Saturday, December 26, 2009

State Rep. Steve Palazzo wants something unconstitutional done to fight unconstitutional healthcare reform

Here's something rather, umm, odd, from WLOX.  State Rep. Steven Palazzo thinks that the version of health care reform passed by the United States Senate on Christmas Eve is unconstitutional, and he wants AG Jim Hood to "take legal action."  He, of course, doesn't explain what he thinks is unconstitutional, nor does he tell us exactly what legal action he would have Hood take.  I'm pretty sure he fails to explain it because he simply doesn't know what would be unconstitutional about it, nor does he know what action Hood could take.  In fact, Palazzo's the one who is seeking something unconstitutional.

I assume most readers of this blog are familiar with the concept of ripeness and the prohibition of advisory opinions.  For those who are not, the doctrine of ripeness says that there has to actually be a controversy before a court can hear a case.  In essence, you can't have a lawsuit over something that may or may not happen in the future.  With respect to health care reform, no law has been passed.  (Surely Palazzo would understand how a bill becomes a law since he's in the legislature and all.)  In addition to ripeness, our U.S. Constitution prohibits advisory opinions by our federal courts.  Since no health care reform package has been enacted into law, any opinion by a federal court in this matter would be merely advisory.  So, what Palazzo is asking Hood to seek is, in fact, unconstitutional.  Oh, the irony.

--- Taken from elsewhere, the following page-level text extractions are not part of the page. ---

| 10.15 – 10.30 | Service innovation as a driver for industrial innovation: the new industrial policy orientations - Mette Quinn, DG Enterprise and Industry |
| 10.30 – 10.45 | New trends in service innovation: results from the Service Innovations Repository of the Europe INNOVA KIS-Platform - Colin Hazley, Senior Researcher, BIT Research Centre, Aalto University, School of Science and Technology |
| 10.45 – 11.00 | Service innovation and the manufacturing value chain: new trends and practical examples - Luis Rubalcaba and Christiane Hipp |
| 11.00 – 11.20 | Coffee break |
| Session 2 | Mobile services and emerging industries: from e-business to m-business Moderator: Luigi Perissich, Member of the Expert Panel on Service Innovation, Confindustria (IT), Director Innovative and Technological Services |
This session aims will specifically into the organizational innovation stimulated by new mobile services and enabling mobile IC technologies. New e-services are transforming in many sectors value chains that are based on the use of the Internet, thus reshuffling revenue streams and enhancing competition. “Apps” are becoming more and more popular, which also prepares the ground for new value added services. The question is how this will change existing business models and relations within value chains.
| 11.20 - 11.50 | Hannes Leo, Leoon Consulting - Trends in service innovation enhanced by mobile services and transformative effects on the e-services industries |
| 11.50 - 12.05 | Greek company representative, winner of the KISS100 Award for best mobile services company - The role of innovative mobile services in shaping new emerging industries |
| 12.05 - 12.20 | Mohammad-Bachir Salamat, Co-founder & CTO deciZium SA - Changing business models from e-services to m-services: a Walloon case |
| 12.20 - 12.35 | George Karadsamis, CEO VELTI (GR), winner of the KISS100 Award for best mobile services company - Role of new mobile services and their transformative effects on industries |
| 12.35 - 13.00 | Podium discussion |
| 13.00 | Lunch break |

But that's not all.  Palazzo goes on to say "We've all seen several Senators get paid off for their votes in exchange for hundreds of millions of dollars."  Really?  I must have missed that episode of Glen Beck.  Now, what I find truly interesting about that statement is that Palazzo's largest contributor (aside from himself and his family), is the Mississippi State Medical Association.  (The campaign finance reports with their contributions can be found here and here.)  In all, Mississippi State Medical has donated $6,000 to Palazzo, with $5,000 of that coming during the month leading up to the special election in 2006 in which Palazzo first won his seat.  Why is that important?  Well, Mississippi State Medical has been staunchly opposed to health care reform, and even recently decided to "de-unify" from the American Medical Association over that issue.

And Mississippi Republicans wonder why they can't gain a majority in either house of our state legislature, despite their overwhelming majority in statewide elections.  The bench apparently just ain't that deep.